> **Task description**: A word-for-word printout of the whole listing is needed.

> **Data section**:

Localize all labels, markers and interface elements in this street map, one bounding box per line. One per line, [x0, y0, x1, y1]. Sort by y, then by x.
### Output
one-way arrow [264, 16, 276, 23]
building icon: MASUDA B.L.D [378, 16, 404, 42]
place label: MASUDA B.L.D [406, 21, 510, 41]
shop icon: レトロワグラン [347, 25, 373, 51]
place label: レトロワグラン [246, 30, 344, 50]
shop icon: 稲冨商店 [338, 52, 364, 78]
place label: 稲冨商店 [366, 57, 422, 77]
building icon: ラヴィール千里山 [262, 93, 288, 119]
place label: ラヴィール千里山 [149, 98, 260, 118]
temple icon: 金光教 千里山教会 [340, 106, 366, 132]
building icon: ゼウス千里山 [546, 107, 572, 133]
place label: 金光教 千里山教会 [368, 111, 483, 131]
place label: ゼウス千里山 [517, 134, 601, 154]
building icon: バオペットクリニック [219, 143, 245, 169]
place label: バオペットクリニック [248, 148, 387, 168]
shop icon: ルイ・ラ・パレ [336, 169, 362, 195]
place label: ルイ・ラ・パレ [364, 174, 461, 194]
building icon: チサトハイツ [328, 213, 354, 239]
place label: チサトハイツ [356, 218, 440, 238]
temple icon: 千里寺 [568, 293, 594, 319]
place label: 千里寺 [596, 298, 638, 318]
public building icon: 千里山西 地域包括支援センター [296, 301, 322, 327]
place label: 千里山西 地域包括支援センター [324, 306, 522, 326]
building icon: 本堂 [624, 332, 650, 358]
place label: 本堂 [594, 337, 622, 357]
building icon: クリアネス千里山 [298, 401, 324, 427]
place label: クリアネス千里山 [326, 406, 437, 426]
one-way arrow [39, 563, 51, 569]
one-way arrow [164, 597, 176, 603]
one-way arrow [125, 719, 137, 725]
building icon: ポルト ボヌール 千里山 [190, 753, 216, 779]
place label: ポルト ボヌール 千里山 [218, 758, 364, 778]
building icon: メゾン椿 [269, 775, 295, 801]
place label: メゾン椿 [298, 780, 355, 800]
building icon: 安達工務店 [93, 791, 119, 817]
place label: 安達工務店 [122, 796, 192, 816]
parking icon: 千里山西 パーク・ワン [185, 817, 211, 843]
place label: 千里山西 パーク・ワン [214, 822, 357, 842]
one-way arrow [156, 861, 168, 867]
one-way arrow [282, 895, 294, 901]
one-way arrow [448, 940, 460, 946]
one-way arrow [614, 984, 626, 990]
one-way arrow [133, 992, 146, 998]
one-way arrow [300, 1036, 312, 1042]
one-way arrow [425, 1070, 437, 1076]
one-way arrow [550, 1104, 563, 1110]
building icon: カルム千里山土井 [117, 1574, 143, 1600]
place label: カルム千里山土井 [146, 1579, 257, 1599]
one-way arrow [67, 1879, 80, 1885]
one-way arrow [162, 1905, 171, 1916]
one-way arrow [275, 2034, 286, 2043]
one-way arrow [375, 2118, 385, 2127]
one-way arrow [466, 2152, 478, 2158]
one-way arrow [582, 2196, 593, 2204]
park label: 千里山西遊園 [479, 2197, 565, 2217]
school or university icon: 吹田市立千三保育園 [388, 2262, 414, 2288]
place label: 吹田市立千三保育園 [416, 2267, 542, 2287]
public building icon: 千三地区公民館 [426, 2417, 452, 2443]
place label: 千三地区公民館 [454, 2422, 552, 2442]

> **Output of the exercise**:
Localize all labels, markers and interface elements in this street map, one bounding box per line. One per line, [x0, y0, x1, y1]. Sort by y, then by x.
### Output
one-way arrow [264, 16, 276, 23]
building icon: MASUDA B.L.D [378, 16, 404, 42]
place label: MASUDA B.L.D [406, 21, 510, 41]
shop icon: レトロワグラン [347, 25, 373, 51]
place label: レトロワグラン [246, 30, 344, 50]
shop icon: 稲冨商店 [338, 52, 364, 78]
place label: 稲冨商店 [366, 57, 422, 77]
building icon: ラヴィール千里山 [262, 93, 288, 119]
place label: ラヴィール千里山 [149, 98, 260, 118]
temple icon: 金光教 千里山教会 [340, 106, 366, 132]
building icon: ゼウス千里山 [546, 107, 572, 133]
place label: 金光教 千里山教会 [368, 111, 483, 131]
place label: ゼウス千里山 [517, 134, 601, 154]
building icon: バオペットクリニック [219, 143, 245, 169]
place label: バオペットクリニック [248, 148, 387, 168]
shop icon: ルイ・ラ・パレ [336, 169, 362, 195]
place label: ルイ・ラ・パレ [364, 174, 461, 194]
building icon: チサトハイツ [328, 213, 354, 239]
place label: チサトハイツ [356, 218, 440, 238]
temple icon: 千里寺 [568, 293, 594, 319]
place label: 千里寺 [596, 298, 638, 318]
public building icon: 千里山西 地域包括支援センター [296, 301, 322, 327]
place label: 千里山西 地域包括支援センター [324, 306, 522, 326]
building icon: 本堂 [624, 332, 650, 358]
place label: 本堂 [594, 337, 622, 357]
building icon: クリアネス千里山 [298, 401, 324, 427]
place label: クリアネス千里山 [326, 406, 437, 426]
one-way arrow [39, 563, 51, 569]
one-way arrow [164, 597, 176, 603]
one-way arrow [125, 719, 137, 725]
building icon: ポルト ボヌール 千里山 [190, 753, 216, 779]
place label: ポルト ボヌール 千里山 [218, 758, 364, 778]
building icon: メゾン椿 [269, 775, 295, 801]
place label: メゾン椿 [298, 780, 355, 800]
building icon: 安達工務店 [93, 791, 119, 817]
place label: 安達工務店 [122, 796, 192, 816]
parking icon: 千里山西 パーク・ワン [185, 817, 211, 843]
place label: 千里山西 パーク・ワン [214, 822, 357, 842]
one-way arrow [156, 861, 168, 867]
one-way arrow [282, 895, 294, 901]
one-way arrow [448, 940, 460, 946]
one-way arrow [614, 984, 626, 990]
one-way arrow [133, 992, 146, 998]
one-way arrow [300, 1036, 312, 1042]
one-way arrow [425, 1070, 437, 1076]
one-way arrow [550, 1104, 563, 1110]
building icon: カルム千里山土井 [117, 1574, 143, 1600]
place label: カルム千里山土井 [146, 1579, 257, 1599]
one-way arrow [67, 1879, 80, 1885]
one-way arrow [162, 1905, 171, 1916]
one-way arrow [275, 2034, 286, 2043]
one-way arrow [375, 2118, 385, 2127]
one-way arrow [466, 2152, 478, 2158]
one-way arrow [582, 2196, 593, 2204]
park label: 千里山西遊園 [479, 2197, 565, 2217]
school or university icon: 吹田市立千三保育園 [388, 2262, 414, 2288]
place label: 吹田市立千三保育園 [416, 2267, 542, 2287]
public building icon: 千三地区公民館 [426, 2417, 452, 2443]
place label: 千三地区公民館 [454, 2422, 552, 2442]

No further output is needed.